While the two councilors opposed to the bylaw believe the process could have been cleaner to start fresh in the next building period with the bylaw to avoid perhaps adding in projects that are already in progress, the mayor explained that the bylaw “has to start somewhere, so we decided this is where it will start. Where we chose to start it was for any projects that took place between November 1st 2009 and October 31st 2010.

 

While not all councilors agree with the exact approach taken on this bylaw, most councillors and staff expect the move will benefit Rossland over the longer term.

 

Granstrom believes that, while not everyone on council may fully agree with the decision, there comes a point when council should speak with one voice and not have individual members “attacking and criticizing with no basis” the bylaw’s intent–which is to improve the city.

 

“When people like Laurie make statements like “Do they have the community interests in mind?” Well, of course we do. What do you think we have in mind? What’s our motivation? Is Red Mountain giving us a free ski pass? I don’t think so. If you want to work for the community and you don’t understand that some economic activity is important, then what are you doing here?
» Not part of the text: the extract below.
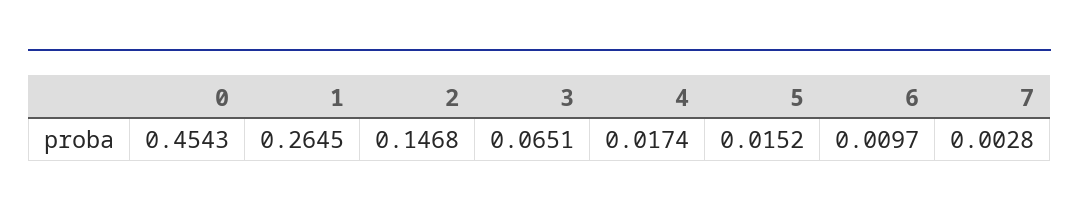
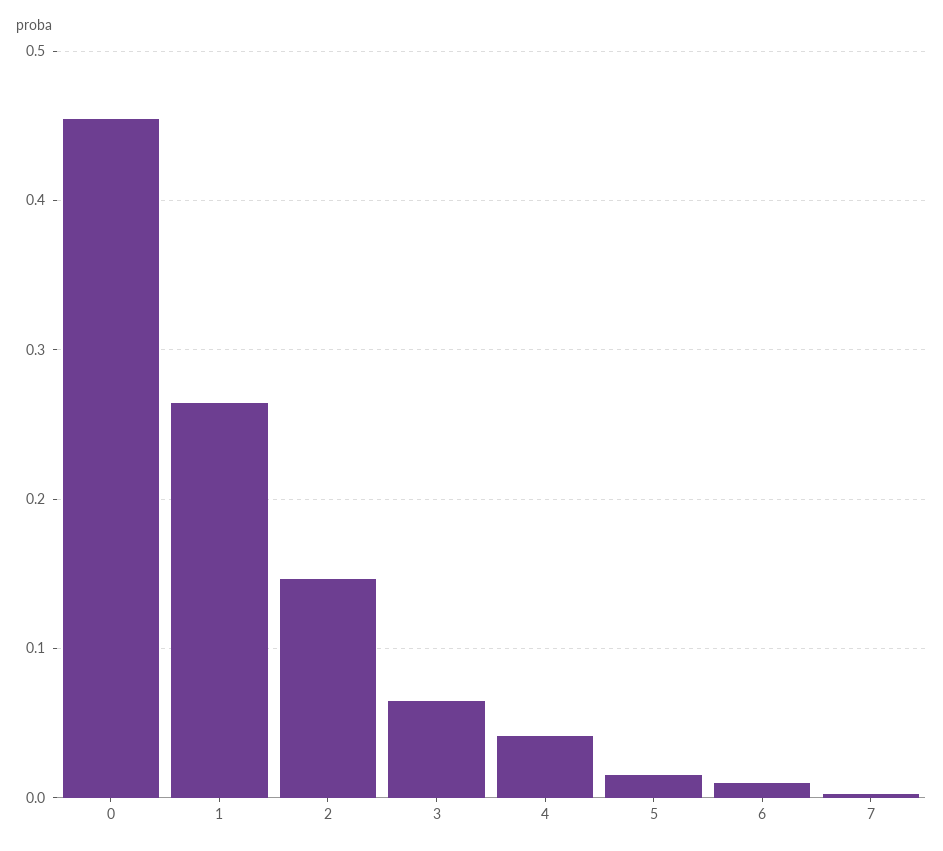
4: 0.0174 -> 0.04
At some point you’ve just got to be confident in what you’re doing leave it at that and move forward with things.”

 

With the bylaw now adopted,  non-residential development projects within Rossland city limits that are over $10,000 in value will be able to apply for a tax exemption on any increased assessment related to the new work, upgrades and improvements associated with the project.

 

That tax exemption will apply for approved projects for a five year period. At that time the developer may apply for a five year extension in which the tax on the increased assessment due to the improvements will be ramped back up over the second five year period. Part of the thought behind the bylaw is that currently developers who wish to improve their buildings are likely hit with an increased assessment on the value of their property and thus likely have to pay an increased property tax bill. Removing that hindrance to development and allowing a ramp up period for the project to start generating revenue before its hit with increased taxes is the basis of the new bylaw. At its heart, it’s as much removing a hindrance to development as it is creating an incentive for new development.

 

Projects that take place within a given tax year  from November 1st to October 31st of each year can apply prior to October 31st in the year the project took place. When assessments begin taking place on November 1st the applied property receives their exemption and the new work is not factored in to the assessed value to be taxed on.

 

Ultimately, the new bylaw was passed on Wednesday the 27th by council and the two projects in question have been accepted under the program. Moving forward,, it is hoped that the new bylaw will spur investment in the community, remove one hindrance to development in Rossland and, at the end of the day, leave our city both improved and in better economic health by the end of the five, possibly ten, year program. In the short, term the City will not lose any revenue : instead, it will simply not gain new revenue from these projects through increased assessments. Once the exemption expires, the city will receive increased revenues from these projects based on any increases in their assessments at that time.

 

The question still lingers however; is it right to offer incentives to develop to projects that have already been completed?